> [Recorded data]:
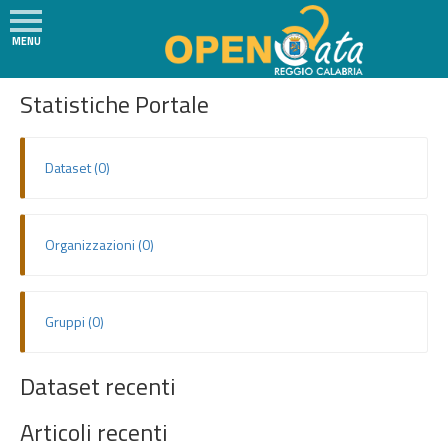
MENU
Social
H
SVILUPPATORI
Statistiche Portale
o
m
e
Dataset (0)
N
e
w
Organizzazioni (0)
s
I
l
Gruppi (0)
P
r
Dataset recenti
o
g
Articoli recenti
e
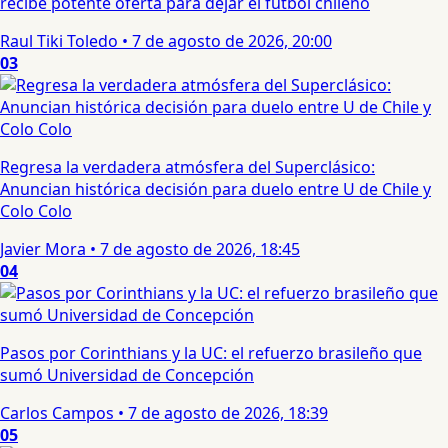
recibe potente oferta para dejar el fútbol chileno
Raul Tiki Toledo
•
7 de agosto de 2026, 20:00
03
Regresa la verdadera atmósfera del Superclásico:
Anuncian histórica decisión para duelo entre U de Chile y
Colo Colo
Javier Mora
•
7 de agosto de 2026, 18:45
04
Pasos por Corinthians y la UC: el refuerzo brasileño que
sumó Universidad de Concepción
Carlos Campos
•
7 de agosto de 2026, 18:39
05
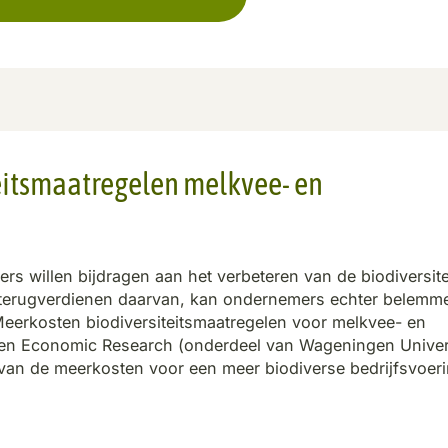
eitsmaatregelen melkvee- en
 willen bijdragen aan het verbeteren van de biodiversite
 terugverdienen daarvan, kan ondernemers echter belemm
 ‘Meerkosten biodiversiteitsmaatregelen voor melkvee- en
en Economic Research (onderdeel van Wageningen Univer
 van de meerkosten voor een meer biodiverse bedrijfsvoeri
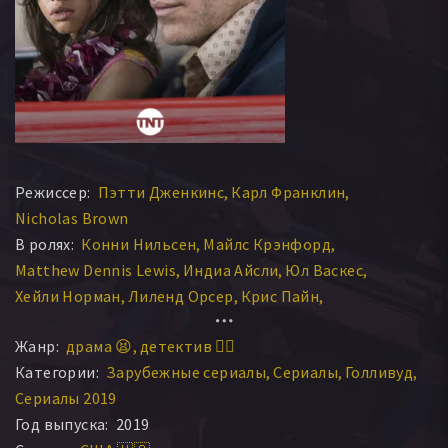
Режиссер:
Пэтти Дженкинс
Карл Франклин
Nicholas Brown
В ролях:
Конни Нильсен
Майлс Крэнфорд
Matthew Dennis Lewis
Индиа Айсли
Юл Васкес
Хейли Норман
Лиленд Орсер
Крис Пайн
Марко Ст. Джон
Арлен Эскарпета
Sisa Grey
Жанр:
драма 😫
детектив 🕵️‍♂️
Джим Джепсон
Виктория Махони
Джон Лофлин
Категории:
Зарубежные сериалы
Сериалы
Голливуд
Дженни Уэйд
Дейл Дикки
Джей Полсон
Сериалы 2019
Девон Бостик
Крис Дж. Джонсон
Астро
Голден Брукс
Год выпуска:
2019
Кестон Джон
Дилан Смит
Энтони Молинари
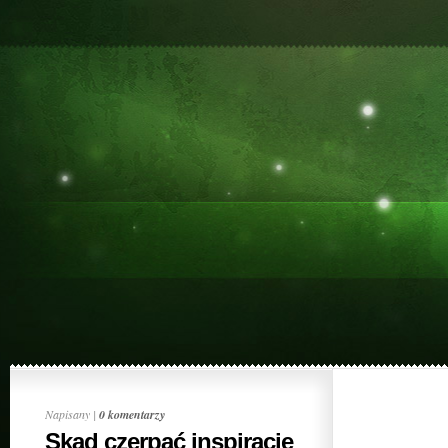
Napisany |
0 komentarzy
Skąd czerpać inspiracje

> [What to work on]: Copy each line of the records that contains the word "para".

> [Reply to the exercise]:
recibe potente oferta para dejar el fútbol chileno
Anuncian histórica decisión para duelo entre U de Chile y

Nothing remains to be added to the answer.